Directions »
Give back exactly the lines of the entries below from the line with "disease stained for" to the line with "photomicrograph of prostate", inclusive, and only those.

Records for processing »
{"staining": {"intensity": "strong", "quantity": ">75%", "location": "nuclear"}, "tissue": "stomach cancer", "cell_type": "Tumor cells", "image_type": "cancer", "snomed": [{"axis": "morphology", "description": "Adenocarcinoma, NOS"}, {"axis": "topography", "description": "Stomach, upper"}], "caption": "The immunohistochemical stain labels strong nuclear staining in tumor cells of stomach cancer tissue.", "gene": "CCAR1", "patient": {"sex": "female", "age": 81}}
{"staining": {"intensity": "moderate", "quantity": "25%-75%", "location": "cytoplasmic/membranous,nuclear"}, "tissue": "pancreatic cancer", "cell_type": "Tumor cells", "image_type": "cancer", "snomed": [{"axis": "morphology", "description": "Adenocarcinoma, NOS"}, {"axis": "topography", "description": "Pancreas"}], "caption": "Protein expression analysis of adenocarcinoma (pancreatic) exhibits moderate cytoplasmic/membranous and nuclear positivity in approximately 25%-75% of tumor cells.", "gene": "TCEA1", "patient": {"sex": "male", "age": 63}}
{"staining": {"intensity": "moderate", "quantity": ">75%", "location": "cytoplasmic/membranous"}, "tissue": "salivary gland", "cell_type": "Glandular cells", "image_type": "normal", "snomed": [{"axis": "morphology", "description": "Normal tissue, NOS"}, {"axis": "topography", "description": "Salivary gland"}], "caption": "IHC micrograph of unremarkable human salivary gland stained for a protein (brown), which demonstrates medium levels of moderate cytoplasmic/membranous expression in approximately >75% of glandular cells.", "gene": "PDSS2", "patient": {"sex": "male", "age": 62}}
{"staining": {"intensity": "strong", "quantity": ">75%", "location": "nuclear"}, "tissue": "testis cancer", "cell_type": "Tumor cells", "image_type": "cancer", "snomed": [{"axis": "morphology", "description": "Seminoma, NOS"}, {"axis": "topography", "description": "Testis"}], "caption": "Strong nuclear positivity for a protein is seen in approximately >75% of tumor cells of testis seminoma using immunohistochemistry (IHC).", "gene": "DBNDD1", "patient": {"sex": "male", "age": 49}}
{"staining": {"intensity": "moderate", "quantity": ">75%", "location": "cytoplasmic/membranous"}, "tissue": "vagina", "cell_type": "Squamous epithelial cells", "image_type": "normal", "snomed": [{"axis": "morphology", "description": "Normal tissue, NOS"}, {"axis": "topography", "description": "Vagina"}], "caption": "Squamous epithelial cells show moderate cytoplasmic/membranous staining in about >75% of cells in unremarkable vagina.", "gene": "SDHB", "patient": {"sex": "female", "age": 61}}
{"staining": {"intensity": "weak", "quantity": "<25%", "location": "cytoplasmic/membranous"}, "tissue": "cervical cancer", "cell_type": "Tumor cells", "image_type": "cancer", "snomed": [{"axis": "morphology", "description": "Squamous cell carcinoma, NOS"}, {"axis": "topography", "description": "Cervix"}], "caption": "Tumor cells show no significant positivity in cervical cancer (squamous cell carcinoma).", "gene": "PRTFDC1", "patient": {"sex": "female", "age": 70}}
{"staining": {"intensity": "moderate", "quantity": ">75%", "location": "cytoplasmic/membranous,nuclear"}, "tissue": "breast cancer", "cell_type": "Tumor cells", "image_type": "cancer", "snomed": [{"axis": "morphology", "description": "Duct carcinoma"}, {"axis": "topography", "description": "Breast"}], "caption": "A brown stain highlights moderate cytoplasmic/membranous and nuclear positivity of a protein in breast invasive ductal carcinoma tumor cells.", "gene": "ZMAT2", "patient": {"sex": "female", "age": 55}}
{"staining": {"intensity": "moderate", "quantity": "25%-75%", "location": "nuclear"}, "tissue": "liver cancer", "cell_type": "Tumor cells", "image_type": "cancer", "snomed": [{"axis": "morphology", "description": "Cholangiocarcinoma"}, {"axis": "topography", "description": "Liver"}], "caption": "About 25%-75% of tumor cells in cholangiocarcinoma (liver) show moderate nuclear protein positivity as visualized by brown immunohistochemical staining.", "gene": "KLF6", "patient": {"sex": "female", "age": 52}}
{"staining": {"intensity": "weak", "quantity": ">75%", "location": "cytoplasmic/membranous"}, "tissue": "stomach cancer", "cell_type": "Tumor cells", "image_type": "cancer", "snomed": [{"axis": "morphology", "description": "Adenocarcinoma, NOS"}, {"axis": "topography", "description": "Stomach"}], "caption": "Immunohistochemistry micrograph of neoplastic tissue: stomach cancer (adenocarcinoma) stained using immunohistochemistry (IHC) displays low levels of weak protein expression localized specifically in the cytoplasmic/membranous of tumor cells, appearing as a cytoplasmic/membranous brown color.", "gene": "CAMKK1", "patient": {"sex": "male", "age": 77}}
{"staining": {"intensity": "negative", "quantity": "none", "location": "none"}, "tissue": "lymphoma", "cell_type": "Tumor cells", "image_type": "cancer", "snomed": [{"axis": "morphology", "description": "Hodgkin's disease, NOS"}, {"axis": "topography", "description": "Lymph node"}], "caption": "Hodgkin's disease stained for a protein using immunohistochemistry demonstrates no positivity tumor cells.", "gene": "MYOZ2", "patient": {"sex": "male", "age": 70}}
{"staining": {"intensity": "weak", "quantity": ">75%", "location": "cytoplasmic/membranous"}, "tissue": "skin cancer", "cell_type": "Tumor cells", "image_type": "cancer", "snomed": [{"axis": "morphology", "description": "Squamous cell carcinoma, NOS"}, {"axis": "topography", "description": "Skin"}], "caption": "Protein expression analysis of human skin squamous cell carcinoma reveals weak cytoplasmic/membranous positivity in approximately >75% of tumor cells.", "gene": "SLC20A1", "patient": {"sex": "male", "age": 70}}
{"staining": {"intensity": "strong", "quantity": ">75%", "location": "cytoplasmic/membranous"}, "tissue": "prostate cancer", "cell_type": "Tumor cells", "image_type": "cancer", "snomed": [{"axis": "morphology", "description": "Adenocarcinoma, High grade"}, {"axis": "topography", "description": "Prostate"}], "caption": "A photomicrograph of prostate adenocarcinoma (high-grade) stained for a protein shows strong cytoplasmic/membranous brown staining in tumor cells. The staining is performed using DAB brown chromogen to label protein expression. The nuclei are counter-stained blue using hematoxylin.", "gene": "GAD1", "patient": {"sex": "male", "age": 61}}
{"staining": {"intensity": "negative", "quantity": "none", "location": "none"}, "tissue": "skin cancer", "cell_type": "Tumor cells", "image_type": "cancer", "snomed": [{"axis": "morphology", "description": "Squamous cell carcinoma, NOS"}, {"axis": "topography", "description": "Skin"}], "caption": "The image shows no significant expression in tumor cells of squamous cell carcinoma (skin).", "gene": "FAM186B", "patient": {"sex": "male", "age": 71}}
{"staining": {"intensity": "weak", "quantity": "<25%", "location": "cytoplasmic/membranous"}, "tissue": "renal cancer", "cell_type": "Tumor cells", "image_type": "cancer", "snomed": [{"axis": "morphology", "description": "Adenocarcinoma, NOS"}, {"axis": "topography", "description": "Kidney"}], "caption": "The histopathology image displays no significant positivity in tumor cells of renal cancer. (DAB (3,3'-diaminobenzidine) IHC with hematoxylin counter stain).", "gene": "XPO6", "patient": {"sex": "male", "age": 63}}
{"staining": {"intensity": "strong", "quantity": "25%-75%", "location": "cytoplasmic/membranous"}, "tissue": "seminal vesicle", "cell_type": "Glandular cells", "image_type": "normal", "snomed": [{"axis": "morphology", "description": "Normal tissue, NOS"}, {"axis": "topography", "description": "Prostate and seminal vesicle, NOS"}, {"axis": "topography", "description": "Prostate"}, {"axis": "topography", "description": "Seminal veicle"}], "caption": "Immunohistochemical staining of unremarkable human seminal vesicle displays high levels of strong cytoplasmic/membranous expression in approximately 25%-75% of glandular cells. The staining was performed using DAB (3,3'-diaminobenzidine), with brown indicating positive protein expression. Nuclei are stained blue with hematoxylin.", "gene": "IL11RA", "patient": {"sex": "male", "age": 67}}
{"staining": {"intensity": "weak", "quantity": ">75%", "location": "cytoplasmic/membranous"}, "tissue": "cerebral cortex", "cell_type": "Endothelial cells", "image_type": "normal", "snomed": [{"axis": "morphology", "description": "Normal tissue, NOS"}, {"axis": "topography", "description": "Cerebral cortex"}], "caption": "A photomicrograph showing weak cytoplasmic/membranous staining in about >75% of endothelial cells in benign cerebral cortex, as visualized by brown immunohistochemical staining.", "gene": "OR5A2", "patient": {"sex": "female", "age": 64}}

Response to the task »
{"staining": {"intensity": "negative", "quantity": "none", "location": "none"}, "tissue": "lymphoma", "cell_type": "Tumor cells", "image_type": "cancer", "snomed": [{"axis": "morphology", "description": "Hodgkin's disease, NOS"}, {"axis": "topography", "description": "Lymph node"}], "caption": "Hodgkin's disease stained for a protein using immunohistochemistry demonstrates no positivity tumor cells.", "gene": "MYOZ2", "patient": {"sex": "male", "age": 70}}
{"staining": {"intensity": "weak", "quantity": ">75%", "location": "cytoplasmic/membranous"}, "tissue": "skin cancer", "cell_type": "Tumor cells", "image_type": "cancer", "snomed": [{"axis": "morphology", "description": "Squamous cell carcinoma, NOS"}, {"axis": "topography", "description": "Skin"}], "caption": "Protein expression analysis of human skin squamous cell carcinoma reveals weak cytoplasmic/membranous positivity in approximately >75% of tumor cells.", "gene": "SLC20A1", "patient": {"sex": "male", "age": 70}}
{"staining": {"intensity": "strong", "quantity": ">75%", "location": "cytoplasmic/membranous"}, "tissue": "prostate cancer", "cell_type": "Tumor cells", "image_type": "cancer", "snomed": [{"axis": "morphology", "description": "Adenocarcinoma, High grade"}, {"axis": "topography", "description": "Prostate"}], "caption": "A photomicrograph of prostate adenocarcinoma (high-grade) stained for a protein shows strong cytoplasmic/membranous brown staining in tumor cells. The staining is performed using DAB brown chromogen to label protein expression. The nuclei are counter-stained blue using hematoxylin.", "gene": "GAD1", "patient": {"sex": "male", "age": 61}}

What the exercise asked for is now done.